> _Task_: Whenever a line in the data contains "اللفظية", show that line.

===== Record excerpts =====

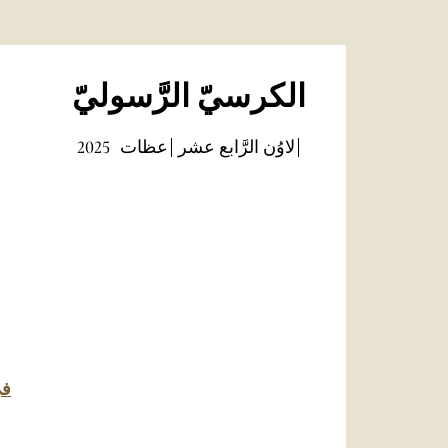
الكرسيّ الرَّسوليّ
لاوُن الرَّابع عشر
عظات
2025
في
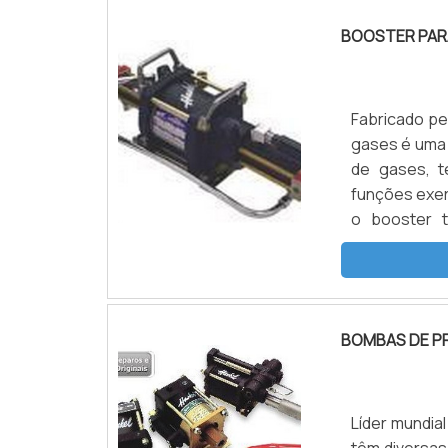
BOOSTER PAR
Fabricado pe
gases é uma 
de gases, t
funções exer
o booster tem o mesmo princípio de funcionamento que as bombas
hidropneumát
pressão d
INFORMAÇÕE
BOMBAS DE P
Líder mundi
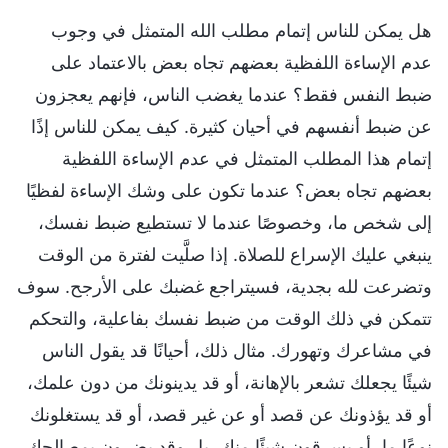
هل يمكن للناس إتمام مطلب الله المتمثل في وجوب
عدم الإساءة اللفظية بعضهم تجاه بعض بالاعتماد على
ضبط النفس فقط؟ عندما يغضب الناس، فإنهم يعجزون
عن ضبط أنفسهم في أحيان كثيرة. كيف يمكن للناس إذًا
إتمام هذا المطلب المتمثل في عدم الإساءة اللفظية
بعضهم تجاه بعض؟ عندما تكون على وشك الإساءة لفظيًا
إلى شخص ما، وخصوصًا عندما لا تستطيع ضبط نفسك،
ينبغي عليك الإسراع للصلاة. إذا صلَّيت لفترة من الوقت
وتضرعت لله بجدية، فسيتراجع غضبك على الأرجح. سوف
تتمكن في ذلك الوقت من ضبط نفسك بفاعلية، والتحكم
في مشاعرك وتهورك. مثال ذلك، أحيانًا قد يقول الناس
شيئًا يجعلك تشعر بالإهانة، أو قد يدينونك من دون علمك،
أو قد يؤذونك عن قصد أو عن غير قصد، أو قد يستغلونك
نوعًا ما، أو يسرقون شيئًا منك، بل وقد يضرون بمصالحك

=====

> _Problem solution_:
عدم الإساءة اللفظية بعضهم تجاه بعض بالاعتماد على
إتمام هذا المطلب المتمثل في عدم الإساءة اللفظية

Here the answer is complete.